[Transcribed page contents]
"""

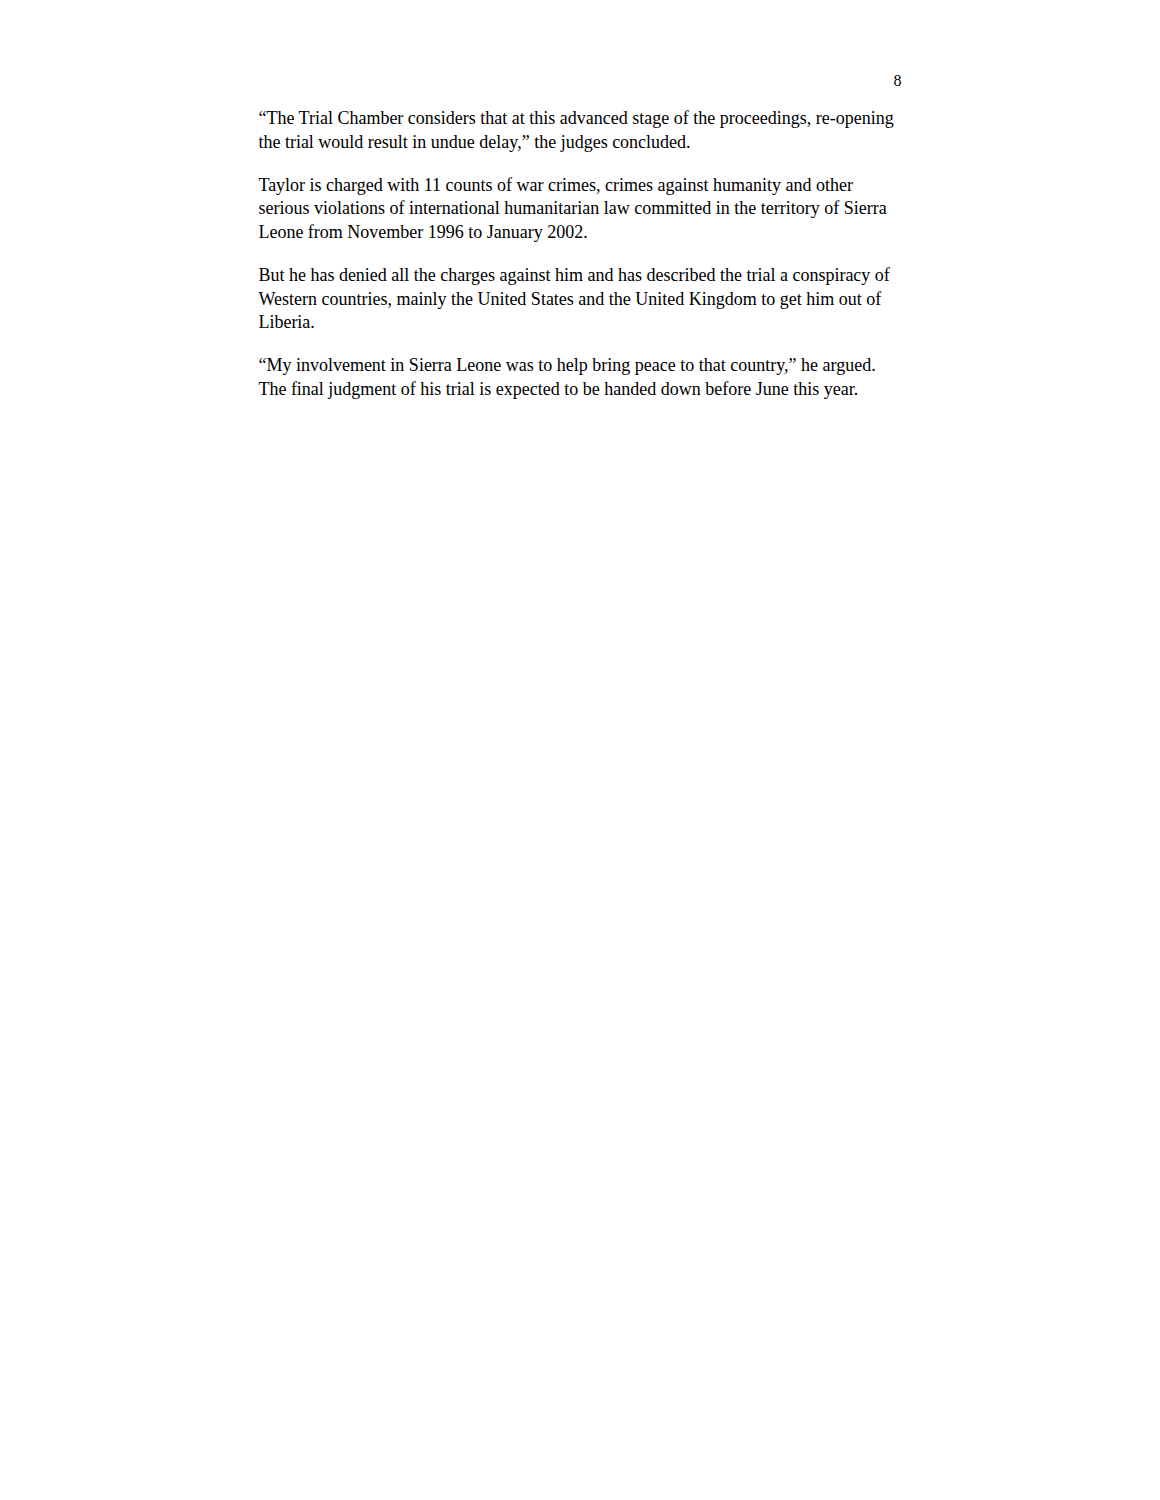8
“The Trial Chamber considers that at this advanced stage of the proceedings, re-opening the trial would result in undue delay,” the judges concluded.
Taylor is charged with 11 counts of war crimes, crimes against humanity and other serious violations of international humanitarian law committed in the territory of Sierra Leone from November 1996 to January 2002.
But he has denied all the charges against him and has described the trial a conspiracy of Western countries, mainly the United States and the United Kingdom to get him out of Liberia.
“My involvement in Sierra Leone was to help bring peace to that country,” he argued. The final judgment of his trial is expected to be handed down before June this year.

"""

Problem to solve: Only the lines above starting at the line that holds "the judges concluded." and ending at the line that holds "Taylor is charged" are to be repeated, exactly and in full.

Final answer:
“The Trial Chamber considers that at this advanced stage of the proceedings, re-opening the trial would result in undue delay,” the judges concluded.
Taylor is charged with 11 counts of war crimes, crimes against humanity and other serious violations of international humanitarian law committed in the territory of Sierra Leone from November 1996 to January 2002.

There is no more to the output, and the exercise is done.